Simple Annals by Roy Watkins. Comments emailed from early readers: ‘This book is a masterpiece’; ‘Simple Annals is quietly devastating’; ‘The intimacy and the perfectly targeted and delineated images are just very moving. Wonderful’ ; ‘What a find! It's so vivid and gripping’; ‘I have not been so affected by a book in a long time.’ Someone please write a review in a proper public space.

A Story that Happens: on playwriting, childhood and other traumas by Dan O’Brien: four essays written during the four years that Trump was occupying the White House, and during the aftermath of cancer, cannot be about just the craft of writing. If you order this from the website and would like a copy of O’Brien’s poetry collection Scarsdale added in free, write ‘Scarsdale’ under ‘instructions to merchant’ as you check through the PayPal; or send me an email.

Brilliant Corners by Nuzhat Bukhari (not published until May – printout of cover in the above photo, because finished copies not yet in – but copies available in April if you order from the website). A Poetry Book Society Recommendation. Abigail Parry: ‘A collection that is abstract and adamant, sparkling, ruthlessly sharp.’

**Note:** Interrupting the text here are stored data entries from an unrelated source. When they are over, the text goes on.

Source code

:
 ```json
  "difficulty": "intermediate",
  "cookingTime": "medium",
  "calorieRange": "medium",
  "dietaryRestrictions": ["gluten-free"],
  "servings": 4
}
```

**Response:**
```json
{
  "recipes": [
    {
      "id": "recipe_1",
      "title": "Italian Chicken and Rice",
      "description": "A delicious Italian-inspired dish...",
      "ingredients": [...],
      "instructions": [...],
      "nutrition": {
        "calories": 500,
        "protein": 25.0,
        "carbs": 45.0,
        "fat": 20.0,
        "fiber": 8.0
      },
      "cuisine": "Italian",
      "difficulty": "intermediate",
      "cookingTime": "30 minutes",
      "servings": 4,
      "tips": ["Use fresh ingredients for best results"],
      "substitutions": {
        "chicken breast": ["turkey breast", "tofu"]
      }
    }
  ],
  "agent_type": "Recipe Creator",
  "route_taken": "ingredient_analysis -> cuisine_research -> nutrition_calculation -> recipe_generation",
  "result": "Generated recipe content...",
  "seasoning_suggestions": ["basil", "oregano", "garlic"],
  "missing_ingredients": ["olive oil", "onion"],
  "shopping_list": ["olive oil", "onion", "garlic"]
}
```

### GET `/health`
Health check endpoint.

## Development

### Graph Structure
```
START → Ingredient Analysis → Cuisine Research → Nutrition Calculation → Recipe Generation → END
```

I have grown a lockdown beard and I have cooked and eaten 22 recipes sent by CBe writers (documented on previous posts on this blog, January to March). Here is the 23rd: from Todd McEwen (The Five Simple Machines; Who Sleeps with Katz), ‘a smoked fish soup I invented myself’: smoked haddock, potatoes (waxy), celery, onion, turmeric, saffron, paprika, stock and wine and milk. This is a very fine soup. CBe has no ‘submission guidelines’ but if it did, here’s how they might begin: send me a recipe first, so I’ll know how your writing will taste.

Note: for technical reasons (wrong kind of leaves on the track?), neither Agota Kristof’s The Notebook nor Will Eaves’s Murmur are available from the website. But they are available to anyone who takes out a Lockdown Subscription.